その上で、前記中心線202と水車ドラム131との交点131bから垂直に下した線上に三角羽根111の水受け面部113を構成するパワー凹部113aおよび先端凹部113bが配置されているのである。
このような構成の三角羽根111において、前記水車ドラム131の垂線に沿った中心線201と水車ドラム131との交点131aに取り付けられた三角羽根111のR背面部114の上端位置が喫水線12となるように、水流エネルギーを効率よく回転トルクに替えられる三角羽根111を備えた水車121が河川や水路に配置されるのである。
【0043】
なお、
図21に示すように、前記三角羽根111の前記水受け面部113の前記パワー凹部113aの弧状断面と、前記三角羽根111の前記R背面部114の弧状断面とは、ともに大径の同じ曲率(R=2×L)の凹部形状に形成されており、前記水受け部113の前記先端凹部113bの弧状断面は、前記パワー凹部113aよりも小径の曲率(R=1/6×L)の凹部形状に形成されている。

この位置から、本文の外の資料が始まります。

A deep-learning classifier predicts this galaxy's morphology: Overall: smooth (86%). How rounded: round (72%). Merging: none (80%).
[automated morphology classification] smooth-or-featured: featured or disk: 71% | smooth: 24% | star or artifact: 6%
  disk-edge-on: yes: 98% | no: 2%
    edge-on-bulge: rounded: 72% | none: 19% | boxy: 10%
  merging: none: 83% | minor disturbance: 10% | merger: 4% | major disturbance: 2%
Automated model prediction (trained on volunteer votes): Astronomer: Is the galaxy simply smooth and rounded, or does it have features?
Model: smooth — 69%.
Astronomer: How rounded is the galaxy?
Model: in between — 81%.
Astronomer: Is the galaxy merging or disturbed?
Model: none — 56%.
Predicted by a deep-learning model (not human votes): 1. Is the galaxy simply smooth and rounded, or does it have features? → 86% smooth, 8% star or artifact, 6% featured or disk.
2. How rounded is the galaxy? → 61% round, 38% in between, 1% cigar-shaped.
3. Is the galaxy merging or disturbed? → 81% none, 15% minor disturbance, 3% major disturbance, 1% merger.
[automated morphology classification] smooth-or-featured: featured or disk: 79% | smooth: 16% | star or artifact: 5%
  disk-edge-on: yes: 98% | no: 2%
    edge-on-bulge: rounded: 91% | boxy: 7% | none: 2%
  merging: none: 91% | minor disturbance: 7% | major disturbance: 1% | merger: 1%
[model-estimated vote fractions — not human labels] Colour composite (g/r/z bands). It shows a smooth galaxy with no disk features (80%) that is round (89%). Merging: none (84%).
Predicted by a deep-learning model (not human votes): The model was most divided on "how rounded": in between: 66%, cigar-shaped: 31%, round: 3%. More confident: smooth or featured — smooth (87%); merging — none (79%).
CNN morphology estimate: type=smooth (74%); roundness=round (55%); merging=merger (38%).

このようにすることにより、前記三角羽根111は最下点の手前22.5°の位置において水流19から最大水圧を受けるとともに、前記三角羽根111の水流19の上流側に隣接する前記三角羽根111の水受け面部113に形成された先端凹部113bが喫水線12と交差して着水し水圧を受け始めた際、前記先端凹部113bを弧状断面の凹形状とすることにより、初期少量の水流を十分にキャッチして前記初期少量の水流からも十分な水圧を受けて回転トルクに変換できるようにしてあるので、水流エネルギーを最大限に受け止めて連続的に効率良く回転トルクに変換できるのである。
【0044】
このように構成された本発明の水流エネルギーを効率よく回転トルクに替えられる三角羽根111を備えた水車121は、上述の
図7ないし
図11に示すマイクロ水力発電に利用することができることは言うまでもない。なお、前記水車121をマイクロ水力発電に利用した実施の形態の説明は、上述の
図7ないし
図11における水車21をマイクロ水力発電に利用した場合と同様の利用形態となるため、省略する。

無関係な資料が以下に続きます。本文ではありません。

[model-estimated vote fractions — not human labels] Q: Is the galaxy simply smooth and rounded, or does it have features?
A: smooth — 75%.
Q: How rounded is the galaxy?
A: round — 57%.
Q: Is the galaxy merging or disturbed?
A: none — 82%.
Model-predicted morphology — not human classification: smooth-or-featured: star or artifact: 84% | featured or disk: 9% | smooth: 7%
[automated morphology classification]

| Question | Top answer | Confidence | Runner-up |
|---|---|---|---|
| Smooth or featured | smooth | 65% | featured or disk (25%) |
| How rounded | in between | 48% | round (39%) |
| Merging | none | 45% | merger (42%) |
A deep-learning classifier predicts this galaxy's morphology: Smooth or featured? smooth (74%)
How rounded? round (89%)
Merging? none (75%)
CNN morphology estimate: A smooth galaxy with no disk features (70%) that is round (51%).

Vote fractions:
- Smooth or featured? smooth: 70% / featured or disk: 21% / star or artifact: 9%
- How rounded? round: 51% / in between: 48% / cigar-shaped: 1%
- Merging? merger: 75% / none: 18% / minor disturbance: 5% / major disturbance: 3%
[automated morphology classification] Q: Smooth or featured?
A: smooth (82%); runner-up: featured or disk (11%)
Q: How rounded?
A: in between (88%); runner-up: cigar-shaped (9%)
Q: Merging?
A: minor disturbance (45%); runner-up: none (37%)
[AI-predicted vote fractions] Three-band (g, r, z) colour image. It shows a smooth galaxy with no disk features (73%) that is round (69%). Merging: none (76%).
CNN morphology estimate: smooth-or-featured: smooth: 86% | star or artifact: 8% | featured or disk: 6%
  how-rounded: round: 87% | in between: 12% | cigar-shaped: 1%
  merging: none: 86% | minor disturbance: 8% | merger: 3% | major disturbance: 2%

本発明の水流エネルギーを効率よく回転トルクに替えられる三角羽根を備えた水車は、河川や海水の表面近くの水流エネルギーを効率よく回転トルクに替えられる三角羽根を備えた水車を提供することを目的とする。
前記並設された複数の弧状断面からなる水受け面部の水流の下流側にはR背面部が取り付けられるとともに、該R背面部の取付け角度を前記並設された複数の弧状断面からなる水受け面部の先端から56.5°開いて三角形を形成したことを特徴とする水流エネルギーを効率よく回転トルクに替えられる三角羽根を備えた水車。